Norton yanked back his hood and wiped the rainwater from his eyes. When his vision cleared, he saw before him a very strange aircraft.

Something ran through Norton at that moment; a jolt went from his head to his toes and back again. Was it adrenaline? A bit of lightning? Fear? He didn’t know. But he staggered a bit, causing Smitz to reach out and catch him.

“That’s how I felt when I saw it too,” Smitz said.

Norton took a closer look. For a tiny instant, he thought he was looking at a jet aircraft here—an elderly A-6 Intruder, to be exact. Bathed in the weird greenish hue of the hangar’s sodium lights, the snout of this odd aircraft, when viewed head-on, resembled the Intruder in a perverse way.

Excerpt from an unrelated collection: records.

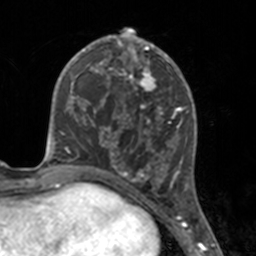
Breast MRI, one axial slice. Cropped to one breast. Dynamic contrast-enhanced series, time point 2 of 7 at this slice position (early post-contrast). 3 T. TE 1.7 ms, TR 4 ms. 1 mm slice thickness. 256 × 256 image matrix, field of view 170 × 170 mm. Female patient.
Annotated regions visible in this slice (semi-automatic segmentation, software-assisted and operator-edited):
- enhancing-tissue mask used for the functional tumour volume (all voxels passing the contrast-enhancement thresholds inside the analysis volume; usually the tumour): box from (x=112, y=46) to (x=175, y=183) px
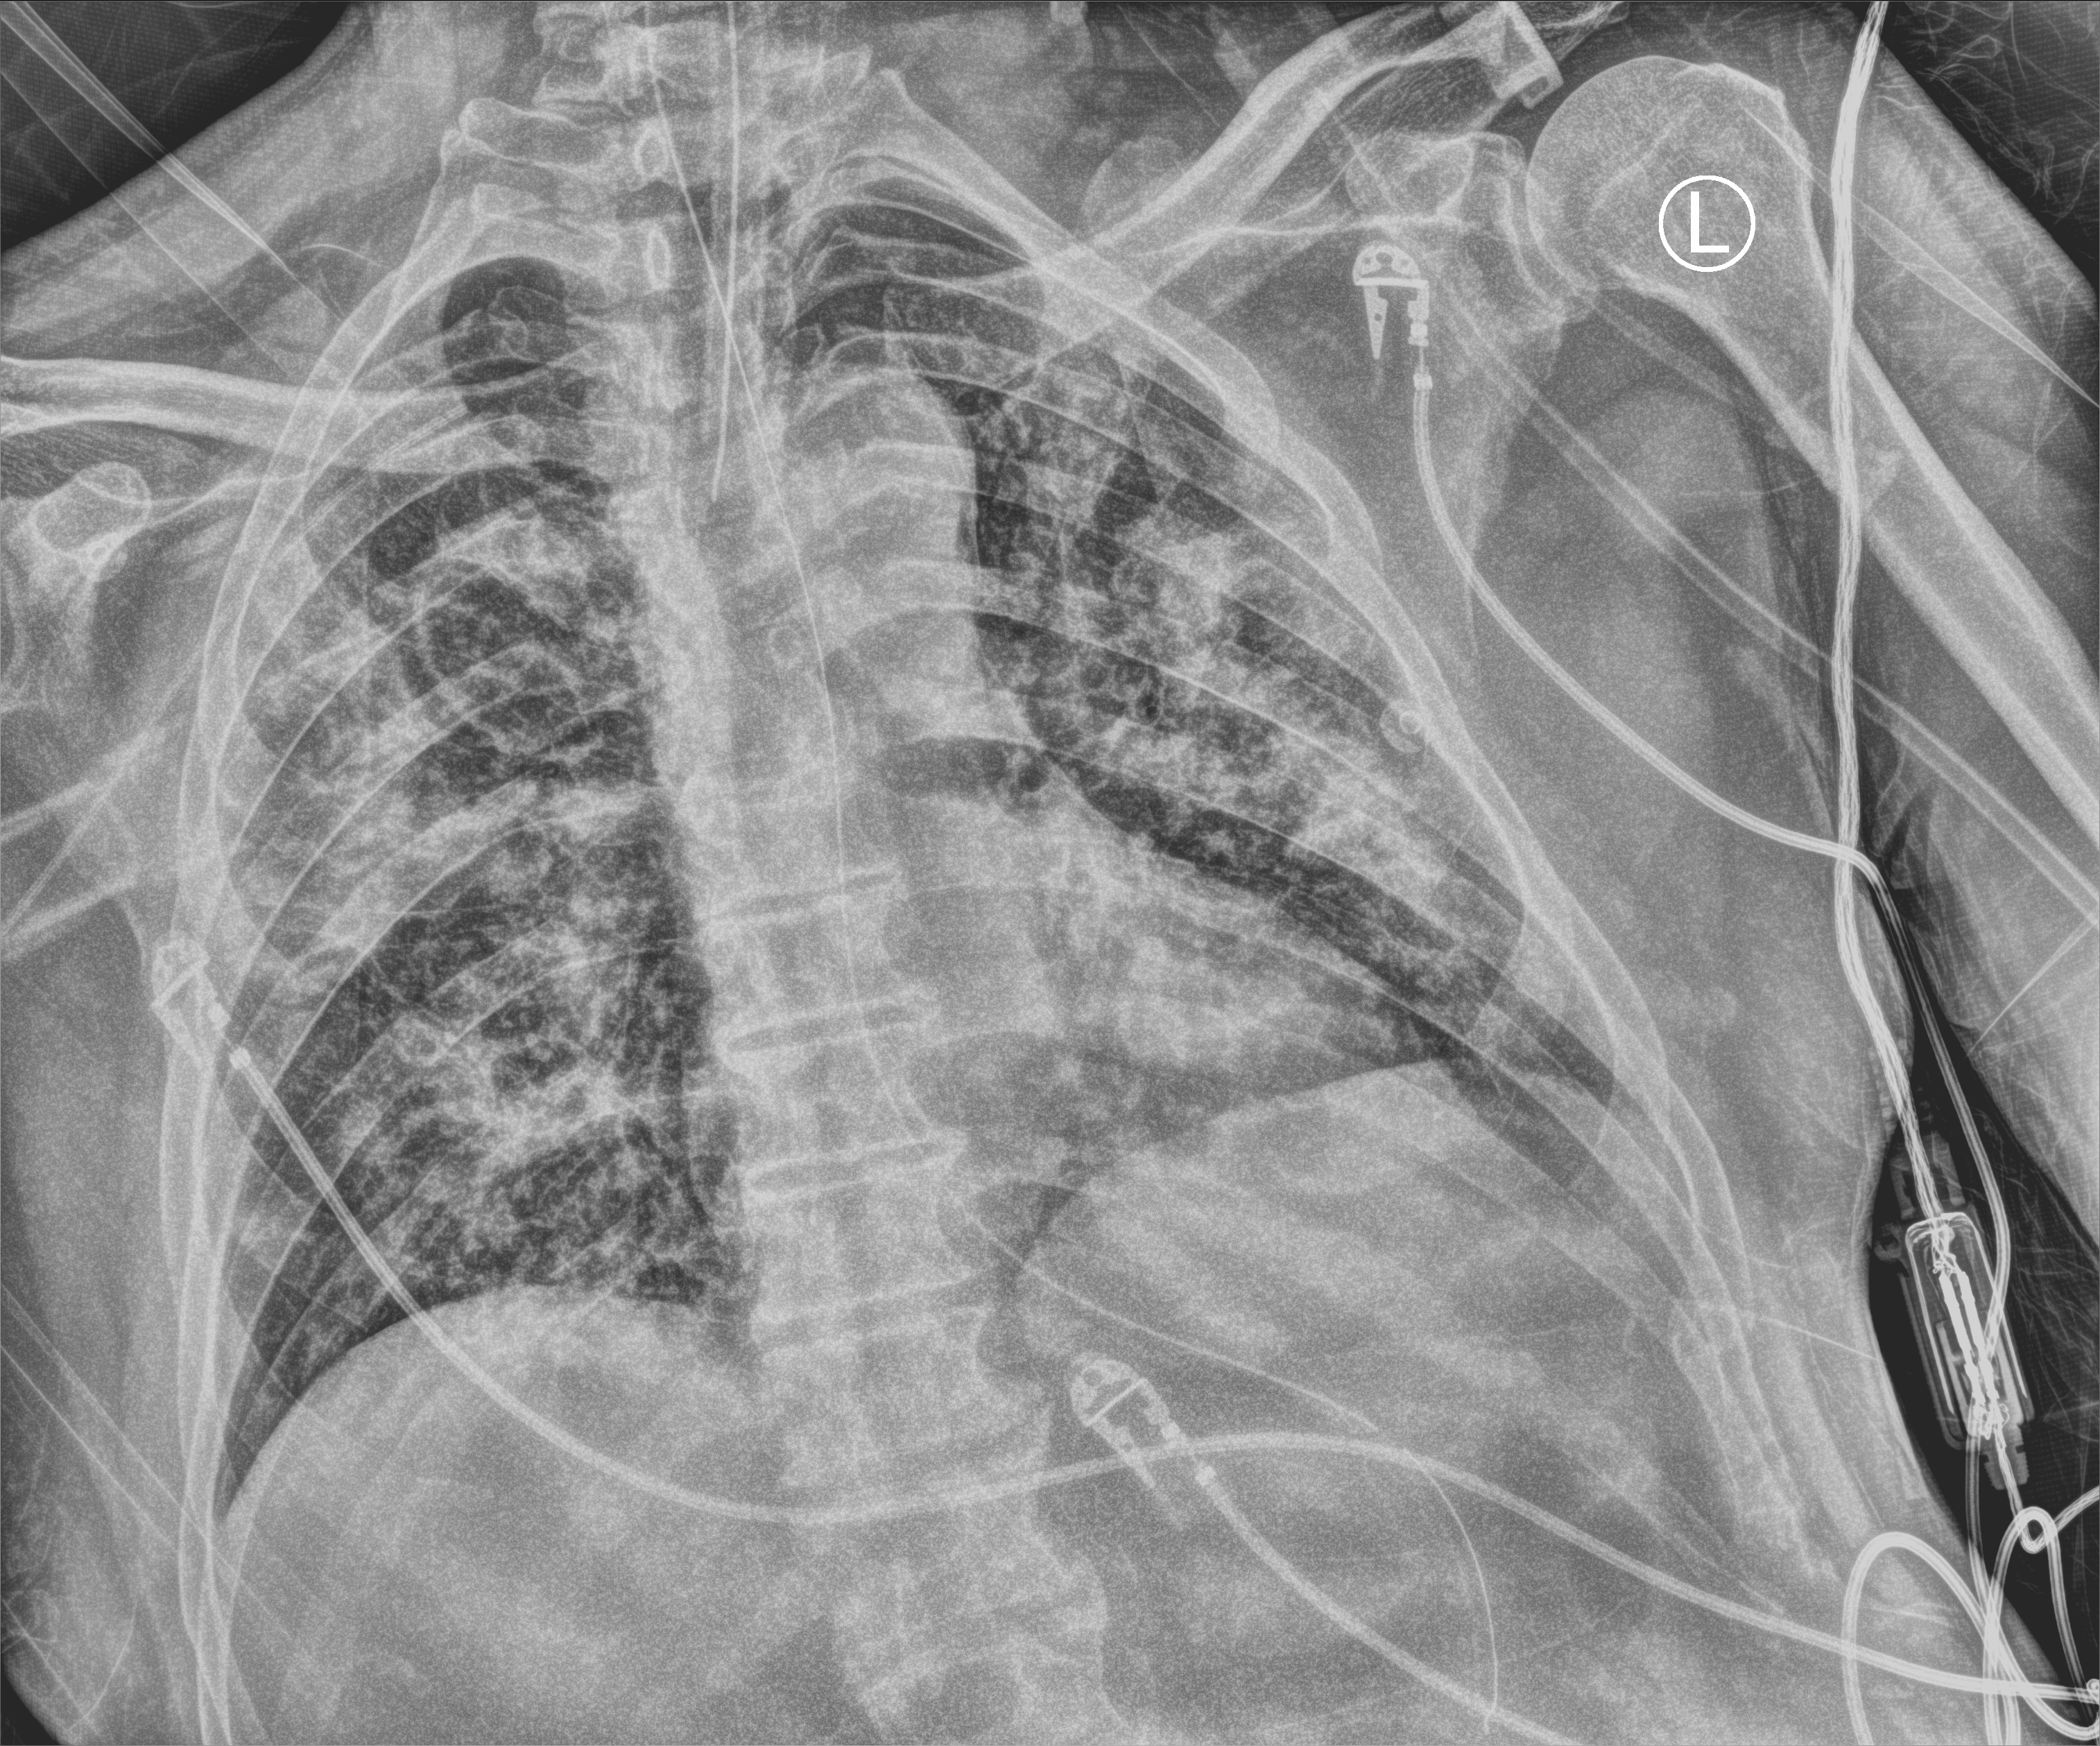
Portable chest radiograph, anteroposterior (AP) projection. Patient hospitalised with COVID-19; male, aged 60–74 years.
Hospital-stay facts (about this admission, not read from this image; timing relative to this image not recorded):
- diabetes (admission record): no
- admitted to intensive care during this hospital stay: yes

But in the next blink Norton knew this was no A-6. He should be so lucky. No, this thing was a helicopter. The massive rotors were proof enough. But it was a copter that had wings as well. And the cockpit was actually a double-seat tandem setup—a place for a pilot in back and a gunner up front, with bug-eyed bubble glass all round. And the wheels, though looking like a fighter jets, were squat, their attending gear very heavy. And hanging off those stunted wings were multi-barreled guns and rocket dispensers. And hundreds of different attachments—antennas, speed vanes, gun muzzles, God knows what else—seemed to be poking out all over the fuselage.